Does anybody do spring cleaning anymore? I’m talking about the old-fashioned, strip-the-house-and-scrub-everything kind that my grandmother tortured the entire family with back in the thirties and forties.

Grandpa insisted that Grandma got a certain twinkle in her eye just before she announced spring cleaning. That’s why on this particular spring morning he woke me very early and said we were going fishing. While I rubbed the sleep from my eyes and struggled into my clothes, I heard Grandma and Grandpa talking in the kitchen. I couldn’t hear what they said, but a few minutes later Grandpa came into my bedroom and told me to go back to bed. We’d go fishing next week, he said. A few minutes later Grandma came in and told me to get dressed in a hurry.
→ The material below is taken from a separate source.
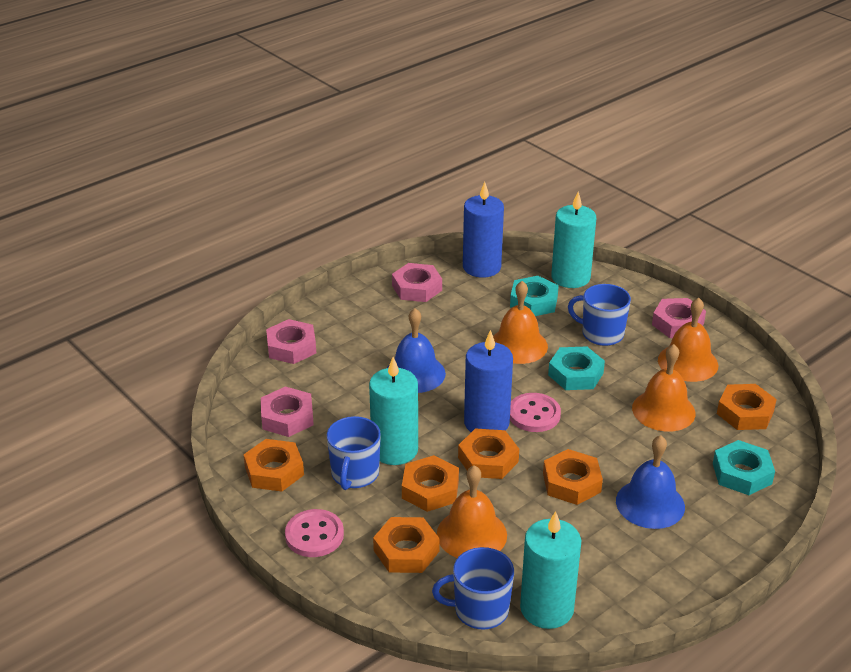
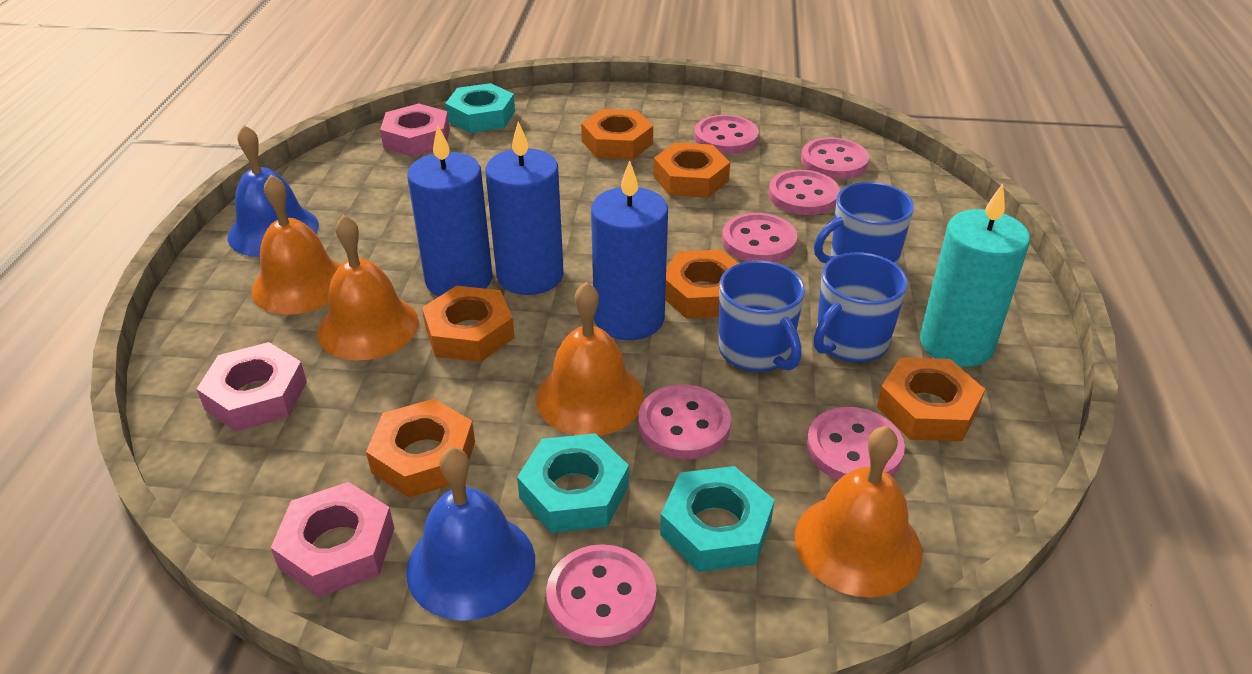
blue candle: 2 -> 3
pink button: 2 -> 7
pink nut: 4 -> 3
turquoise candle: 3 -> 1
Today, she said, we’re doing spring cleaning.

For those of you who never went through an old-fashioned spring cleaning— or who have mercifully forgotten it— let me describe what that day was like.

It started with the fastest breakfast I ever had. Usually Grandpa would have a second cup of coffee and read the paper at breakfast. On this particular morning Grandma whisked the dishes off the table the second the last spoonful of cereal was in our mouths. Grandpa didn’t even get a first cup of coffee and definitely no paper.

Then Grandma began issuing orders. It was like being in the army. The first job was to take all the furniture out of the house and set it in the yard. The kitchen table and chairs went first, followed by everything in the living room. Then we emptied the bedrooms. Some of the heavier pieces of furniture, like china cabinets and dresser drawers, remained in the house but were moved into a corner. At some point during this exodus, my aunt and uncle showed up along with some cousins. Everybody pitched in. The men all shared the same look my Grandpa had. I guess they had planned to go fishing, too.

The living room and bedrooms had full-size rugs on the floors. These got rolled up and hauled into the backyard, where they were unrolled and hung over the clothesline. Then Grandma came out with a carpet beater and handed it to one of the cousins.

“Beat them until no dust comes out,” she said to all of us, giving fair notice the job would be too big for any one kid. It occurs to me now that I haven’t seen a carpet beater in years. The thing looked like a giant fly swatter except the swatter part was made of twisted steel so it sort of resembled the gate in a wrought iron fence. With each whack a cloud of dust billowed from the rug, choking us and covering us with grime.

While we were beating the rugs, the women were on their hands and knees scrubbing the floors with evil-smelling soap and water. Later they scrubbed the bed frames and all the woodwork in every room. The house smelled like an institution. A clean institution.

When dust finally stopped coming from the giant rugs and Grandma accepted them as clean, she hauled us into the house and issued our next assignment. Each of us received a handful of what looked like pink modeling clay with a sweet, pleasant smell. It was wallpaper cleaner. You shaped the stuff into a ball and then rolled it across the wall. It picked up the grime and left the wallpaper clean. The cleaner itself was jet black by the time we finished.

Windows were next, inside and out with strong ammonia water. Our eyes turned red and stung from the smell. But the windows were crystal clear when we were done. All the wooden furniture got scrubbed with soap and water and then had to be waxed and polished.

By nightfall everything was back in the house, and there was a cleanliness that you could feel. Literally, you could feel it. And that was because back then spring cleaning was not complete until each member of the household had swallowed a spoonful of tonic, artfully dispensed by Grandma. I don’t know what the stuff was, but it tasted like the very thing we’d been cleaning off the walls. It did its job quickly, and after several trips to the bathroom, we were as clean as the house.

Spring cleaning has changed since then. The big reason, of course, is that houses don’t get as dirty as they did back then. Our stoves and furnaces burned coal or wood in those days, and there were no filters to trap dirt. Today everything is electric or natural gas. Carpets are nailed down now, and modern carpet cleaning is as scientifically dedicated as cancer research. Window cleaners work better and actually smell good.

And best of all, nobody has come at me with a spoon and a bottle of spring tonic in years.